One of the unique qualities of an individual NBA game is its ability to function as a finger nail universe. When a team plays 80 some odd times over the course of the season there tend to be two trains of analysis when breaking said season down, either you look at accomplishments in their entirety (record overall, record against above .500 teams, record against sub .500 teams, record on the road) or, inversely, you break individual, situational statistics into sub-atomic particles and reconstruct those in the hopes of creating some more intimate, informative picture of the whole. Very rarely, in either of those forms of criticism, does a Tuesday night game in December strongly factor in. This is only logical for a season that stretches into the summer. But to due so may ignore the galaxy flourishing, or floundering, in our keratin. In May when asked, no matter how the season shakes out, who Sacramento’s best player is, my answer, the logical answer, will be Kevin Martin. But the honest answer, the one from that December Tuesday, will be Spencer Hawes.
At some point in his career Spencer Hawes will be the sort of statistical anomaly that garners you first or second pick fantasy draft status and Team USA first or second team invitations. Realistically this could be said for any 7 footer capable of delivering more than 5 assists intentionally. But with Hawes what’s revelatory isn’t the content of his eclectic statistics but the context with which those statistics are attained. Tonight Hawes was a funnel for this team, the game ran through him - when it ran through him - fluidly and fluently. The no look passes, the defensive rebounding, the 3 point shooting (which was not in action tonight) are all intriguing parts but the Hawes whole seems to be greater than those parts’ sum. This can’t be said for any other player on the current Kings roster. Martin is a great player, Sacramento’s best player. But he’s still a better player objectively than he is subjectively. Hawes is the inverse. And it is on those players that Petrie built his previous foundation.

• [Activity A]: List the measures of a team's accomplishments in their entirety that the Spencer Hawes text gives in parentheses.
• [Activity B]: In the Spencer Hawes text, who is named as the honest answer to the question of Sacramento's best player?

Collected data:

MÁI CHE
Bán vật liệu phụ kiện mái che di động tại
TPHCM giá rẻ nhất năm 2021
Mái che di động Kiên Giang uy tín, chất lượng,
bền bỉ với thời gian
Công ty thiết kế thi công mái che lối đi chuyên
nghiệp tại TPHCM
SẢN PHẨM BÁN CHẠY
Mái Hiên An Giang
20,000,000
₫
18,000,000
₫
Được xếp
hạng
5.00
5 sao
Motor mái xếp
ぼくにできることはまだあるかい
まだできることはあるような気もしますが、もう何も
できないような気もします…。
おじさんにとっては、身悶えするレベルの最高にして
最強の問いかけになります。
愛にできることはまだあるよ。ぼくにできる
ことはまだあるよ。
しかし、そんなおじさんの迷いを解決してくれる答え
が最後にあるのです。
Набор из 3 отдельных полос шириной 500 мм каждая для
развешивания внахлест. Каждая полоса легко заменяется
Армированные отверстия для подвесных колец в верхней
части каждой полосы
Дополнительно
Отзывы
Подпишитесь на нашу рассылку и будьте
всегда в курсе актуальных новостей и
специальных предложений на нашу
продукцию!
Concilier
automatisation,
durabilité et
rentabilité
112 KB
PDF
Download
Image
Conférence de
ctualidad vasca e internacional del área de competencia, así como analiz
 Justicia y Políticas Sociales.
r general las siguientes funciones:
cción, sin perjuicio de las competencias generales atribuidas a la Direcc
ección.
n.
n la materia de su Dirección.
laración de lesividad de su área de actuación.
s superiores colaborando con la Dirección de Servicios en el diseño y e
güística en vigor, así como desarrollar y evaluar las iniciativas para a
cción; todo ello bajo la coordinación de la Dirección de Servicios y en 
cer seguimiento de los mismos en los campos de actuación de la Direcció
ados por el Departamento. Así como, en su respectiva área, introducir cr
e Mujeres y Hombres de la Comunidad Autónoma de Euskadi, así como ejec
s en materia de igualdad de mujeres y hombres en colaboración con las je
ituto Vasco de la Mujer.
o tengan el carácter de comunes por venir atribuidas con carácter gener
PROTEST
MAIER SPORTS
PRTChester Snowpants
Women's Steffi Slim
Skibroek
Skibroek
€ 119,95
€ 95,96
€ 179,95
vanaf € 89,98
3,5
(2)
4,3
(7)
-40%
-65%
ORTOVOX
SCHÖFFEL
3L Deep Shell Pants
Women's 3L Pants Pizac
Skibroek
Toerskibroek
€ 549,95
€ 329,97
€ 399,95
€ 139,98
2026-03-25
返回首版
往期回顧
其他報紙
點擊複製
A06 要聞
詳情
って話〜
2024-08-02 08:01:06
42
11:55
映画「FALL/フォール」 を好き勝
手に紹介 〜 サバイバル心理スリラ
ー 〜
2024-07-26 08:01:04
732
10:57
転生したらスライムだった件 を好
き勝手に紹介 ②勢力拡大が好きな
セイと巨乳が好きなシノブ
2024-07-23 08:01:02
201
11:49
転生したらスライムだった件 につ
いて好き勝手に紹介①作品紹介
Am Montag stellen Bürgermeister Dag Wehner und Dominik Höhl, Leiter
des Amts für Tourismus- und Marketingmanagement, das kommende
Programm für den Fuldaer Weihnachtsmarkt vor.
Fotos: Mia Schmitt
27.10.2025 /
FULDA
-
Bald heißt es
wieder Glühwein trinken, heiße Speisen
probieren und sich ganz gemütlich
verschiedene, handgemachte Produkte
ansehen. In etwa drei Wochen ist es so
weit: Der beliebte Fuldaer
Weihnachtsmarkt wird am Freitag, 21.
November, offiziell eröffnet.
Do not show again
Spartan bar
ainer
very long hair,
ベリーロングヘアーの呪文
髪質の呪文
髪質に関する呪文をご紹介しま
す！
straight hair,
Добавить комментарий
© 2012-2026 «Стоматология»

• [Output A]: Record overall, record against above .500 teams, record against sub .500 teams, record on the road

• [Output B]: Spencer Hawes